You need to charge high enough rent to cover your expenses and take home a profit.
With mortgage payments to contend with and a tough competition, you may only be able to profit $200 to $400 per month on a property.
That’s $4,800 a year, a far cry from the $50,000 we’re talking about for earning a living.
What is a good rate of return on rental property?
Generally, the average rate of return on investment is anything above 15%. When calculating the rate of return on a rental property using the cap rate calculation, many real estate experts agree that a good ROI is usually around 10%, and a great one is 12% or more.
What is the 2% rule in real estate?
The 2% rule in real estate is a rule of thumb which suggests that a rental property is a good investment if the monthly rental income is equal to or higher than 2% of the investment property price. For example, for a $200,000 rental property, the rental income has to be at least $4,000 to meet the 2% rule.

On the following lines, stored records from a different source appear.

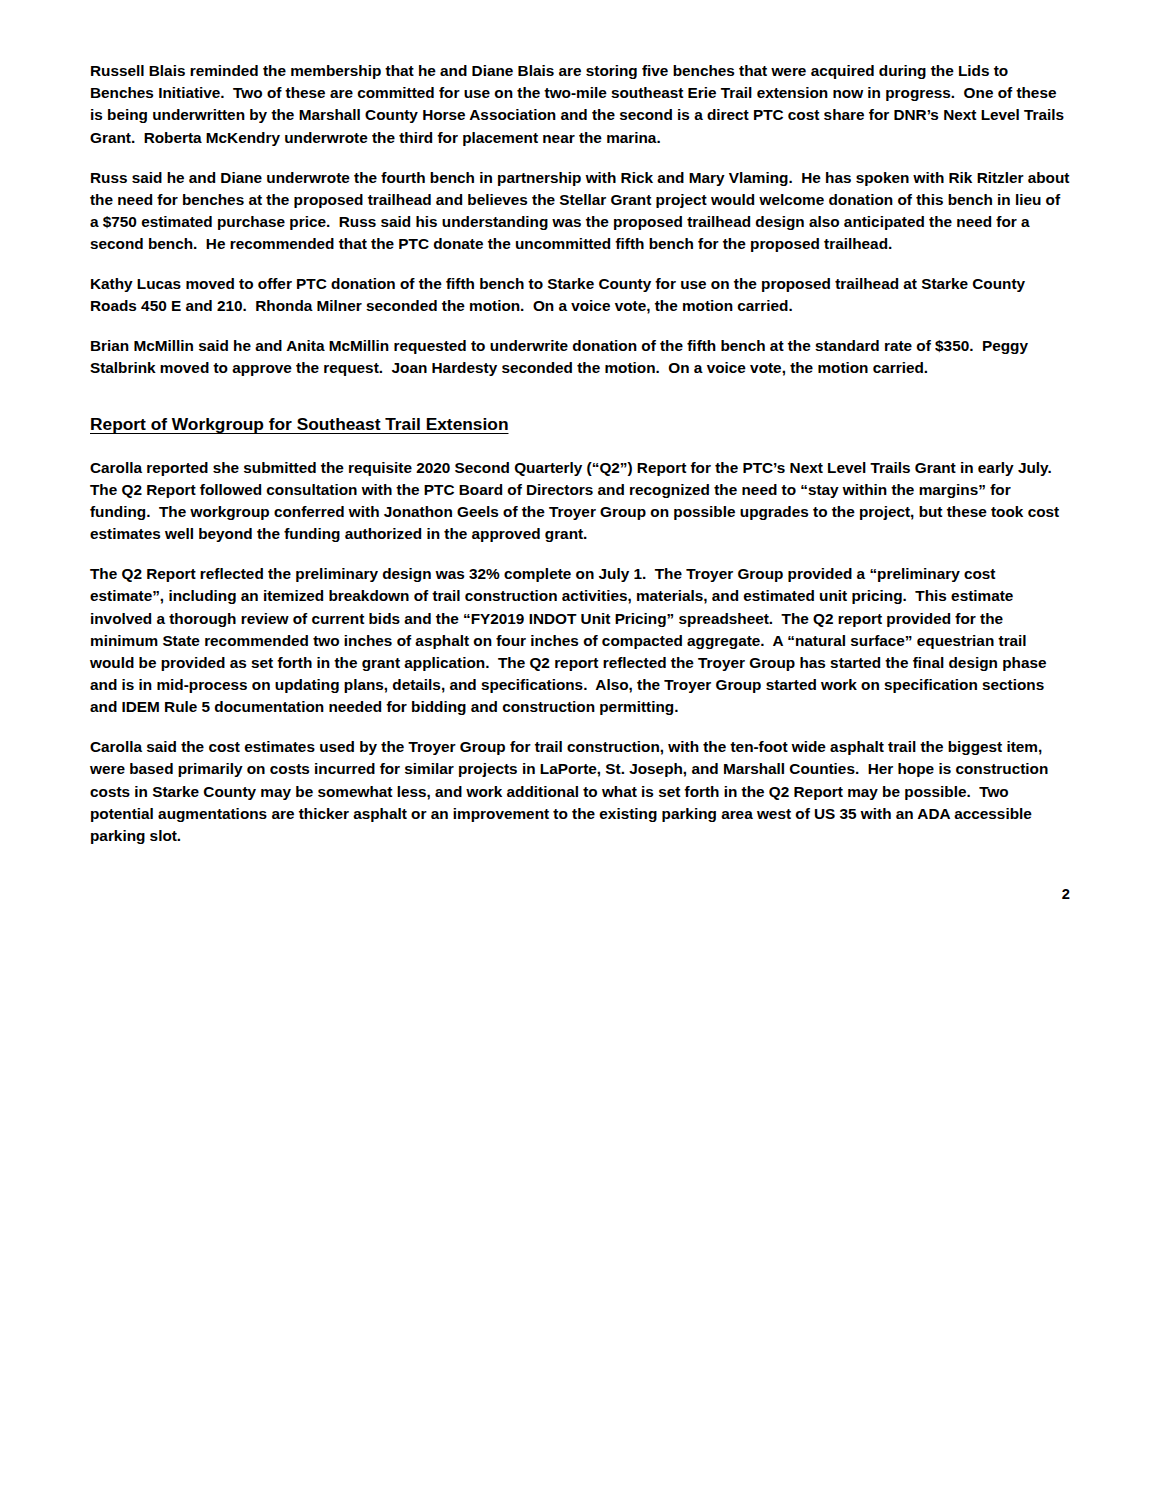Russell Blais reminded the membership that he and Diane Blais are storing five benches that were acquired during the Lids to Benches Initiative. Two of these are committed for use on the two-mile southeast Erie Trail extension now in progress. One of these is being underwritten by the Marshall County Horse Association and the second is a direct PTC cost share for DNR’s Next Level Trails Grant. Roberta McKendry underwrote the third for placement near the marina.
Russ said he and Diane underwrote the fourth bench in partnership with Rick and Mary Vlaming. He has spoken with Rik Ritzler about the need for benches at the proposed trailhead and believes the Stellar Grant project would welcome donation of this bench in lieu of a $750 estimated purchase price. Russ said his understanding was the proposed trailhead design also anticipated the need for a second bench. He recommended that the PTC donate the uncommitted fifth bench for the proposed trailhead.
Kathy Lucas moved to offer PTC donation of the fifth bench to Starke County for use on the proposed trailhead at Starke County Roads 450 E and 210. Rhonda Milner seconded the motion. On a voice vote, the motion carried.
Brian McMillin said he and Anita McMillin requested to underwrite donation of the fifth bench at the standard rate of $350. Peggy Stalbrink moved to approve the request. Joan Hardesty seconded the motion. On a voice vote, the motion carried.
Report of Workgroup for Southeast Trail Extension
Carolla reported she submitted the requisite 2020 Second Quarterly (“Q2”) Report for the PTC’s Next Level Trails Grant in early July. The Q2 Report followed consultation with the PTC Board of Directors and recognized the need to “stay within the margins” for funding. The workgroup conferred with Jonathon Geels of the Troyer Group on possible upgrades to the project, but these took cost estimates well beyond the funding authorized in the approved grant.
The Q2 Report reflected the preliminary design was 32% complete on July 1. The Troyer Group provided a “preliminary cost estimate”, including an itemized breakdown of trail construction activities, materials, and estimated unit pricing. This estimate involved a thorough review of current bids and the “FY2019 INDOT Unit Pricing” spreadsheet. The Q2 report provided for the minimum State recommended two inches of asphalt on four inches of compacted aggregate. A “natural surface” equestrian trail would be provided as set forth in the grant application. The Q2 report reflected the Troyer Group has started the final design phase and is in mid-process on updating plans, details, and specifications. Also, the Troyer Group started work on specification sections and IDEM Rule 5 documentation needed for bidding and construction permitting.
Carolla said the cost estimates used by the Troyer Group for trail construction, with the ten-foot wide asphalt trail the biggest item, were based primarily on costs incurred for similar projects in LaPorte, St. Joseph, and Marshall Counties. Her hope is construction costs in Starke County may be somewhat less, and work additional to what is set forth in the Q2 Report may be possible. Two potential augmentations are thicker asphalt or an improvement to the existing parking area west of US 35 with an ADA accessible parking slot.
2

Is a rental property a good investment?
Investing in rental properties is a great starting point for real estate investors. Rental properties can provide cash flow and generate value from appreciation. Investors also get tax incentives and deductions from owning real estate.
How do you profit from rental property?
Run the numbers. When you invest in a rental property, the goal is to make a profit using other people’s money. That means you put down as little of your own money as you can, borrow the rest and let the tenants pay the mortgage, says Voreis.